Partners in the region include Virgin, Scotrail, VisitAberdeen, Trump International, all of whom offer reduced packages for Aberdeen Exhibition and Conference Centre (AECC) delegates.
Subvention funding and financial support from VisitScotland’s Bid Fund (and VisitAberdeen) has encouraged more association organisers to choose Aberdeen. The AECC says that organisers tend to be looking for more ‘extras’ including free Wi-Fi and AV in their room hire, and more on-site hotels. Sustainability and green issues are increasingly relevant, with ISO20121 becoming more widely recognised (especially with the larger agencies), the venue reports.
While some UK cities have seen weekday occupancy and rates dropping in recent years, Aberdeen’s economy remains buoyant, mainly due to the oil and gas industry.
Early 2014 hotel rates in Aberdeen are ahead of other Scottish and indeed UK cities and occupancy in the Granite City remains the highest in Scotland at 64.7 per cent in January, ahead of Glasgow (63.8 per cent), Edinburgh (58.5 per cent) and Inverness (55.7 per cent).

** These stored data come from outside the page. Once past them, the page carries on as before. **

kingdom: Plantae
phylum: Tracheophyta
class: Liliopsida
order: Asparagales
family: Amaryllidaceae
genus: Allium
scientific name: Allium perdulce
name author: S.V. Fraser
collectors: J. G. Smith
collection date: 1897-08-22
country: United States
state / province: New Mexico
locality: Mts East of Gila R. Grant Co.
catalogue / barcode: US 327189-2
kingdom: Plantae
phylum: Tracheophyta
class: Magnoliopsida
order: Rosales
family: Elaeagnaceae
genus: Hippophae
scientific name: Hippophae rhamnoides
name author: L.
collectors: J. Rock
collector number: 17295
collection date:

The market in the city fluctuates little throughout the year as the oil industry events remove seasonality issues.
Steve Harris, Chief Executive of VisitAberdeen says: “The opening of the new £22m Aquatics Centre is already paying dividends. It has hosted the Commonwealth Water Polo Championship where 250 competitors and officials visited from eight countries. The economic benefit of that event is calculated to be in the region of £270k.”
New hotel openings include The Courtyard By Marriott at the airport and The Chester Hotel in the west end. These new beds, along with expanding international direct flights to Aberdeen from additional Norwegian cities and Latvia, mean the city is increasingly accessible to global destinations.
Pitfalls when taking events to Scottish cities can include any outdoor event being weather dependent. There is a perception that the region is tricky to get to. The upsides include these cities offering first class facilities for a lot less than other major destinations, as well as an abundance of heritage.